Carros esquecidos em represa serão destruídos
Após anos de processos judiciais, quase um terço dos 16 mil veículos empilhados nas margens da Guarapiranga vão se tornar ferro-velho

Luísa Alcalde

A Secretaria da Segurança Pública decidiu destruir veículos há anos recolhidos em pátios privados. São carros apreendidos após serem furtados, roubados, terem o chassi adulterado ou serem objetos de crimes de trânsito. Como os processos judiciais que envolvem esses bens levam anos, os automóveis permanecem nos pátios se deteriorando até que a Justiça decida seu destino.
Só que, depois de tanto tempo tomando sol e chuva, eles se descaracterizaram ou foram depenados. Por esses motivos, boa parte não pode sequer ser identificada. Esses veículos terão as carcaças destruídas e o ferro que sobrar será leiloado a interessados na matéria-prima, como siderúrgicas. Nessa situação estão 5 mil dos 16 mil carros do Pátio Santo Amaro, o maior da capital, na região da Guarapiranga, extremo da zona sul.
Para chegar a esse diagnóstico, a pasta designou no ano passado 41 investigadores, que a partir de setembro anotaram números de chassi, motor, modelo e ano de fabricação. O trabalho começou em setembro. Há 15 dias foi publicado edital para escolher a empresa que fará a destruição e o leilão dos veículos. A data da operação ainda não foi marcada. "Esse mesmo trabalho de análise da situação de cada carro será replicado nos outros 40 pátios da capital", explica o secretário-adjunto da Segurança, Arnaldo Hossepian Junior.

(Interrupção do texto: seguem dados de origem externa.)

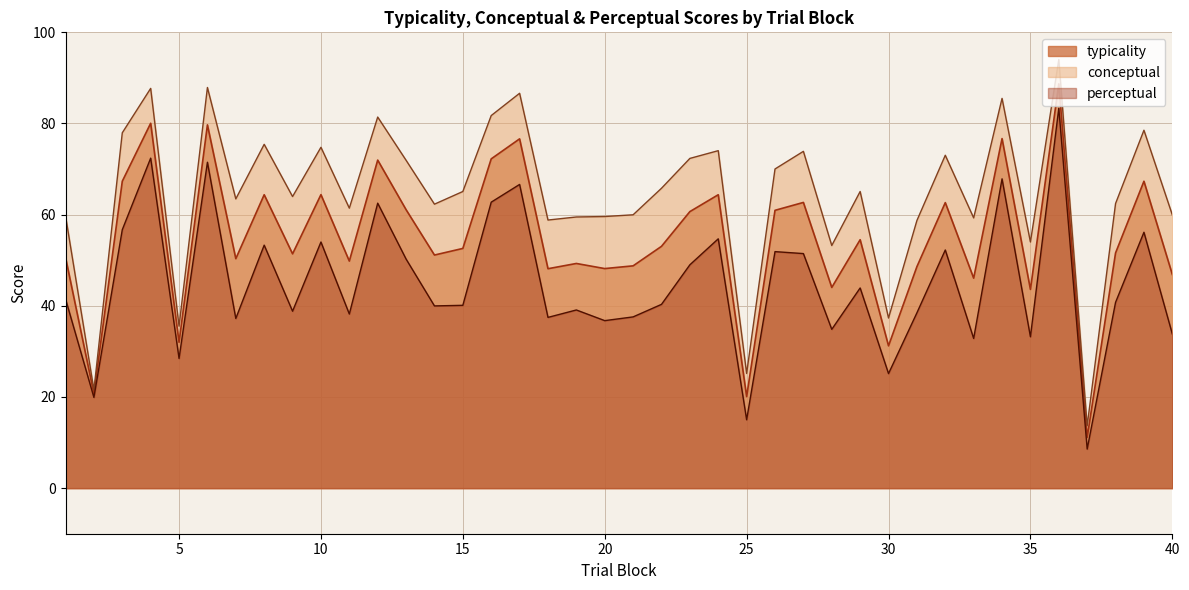

True or false: conceptual and typicality cross at least once.

False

A decisão só pôde ser tomada após entendimentos com o Ministério Público Estadual e o Judiciário. O diretor do Departamento de Inquéritos e Polícia Judiciária (Dipo) do Tribunal de Justiça de São Paulo, Alex Tadeu Monteiro Zilenovski, disse que o pedido de autorização feito pela Secretaria da Segurança para destruir os 5 mil automóveis foi encaminhado ao Tribunal de Justiça. "Para cada caso serão tomadas as medidas cabíveis, assegurando-se os direitos dos donos. Se não houver investigação envolvendo os carros não identificados e eles não puderem voltar a circular, serão destruídos ou vão a leilão." Também foi pedido ao TJ que cada juiz examine casos sob sua responsabilidade. E, na sentença, já decida o destino dos produtos.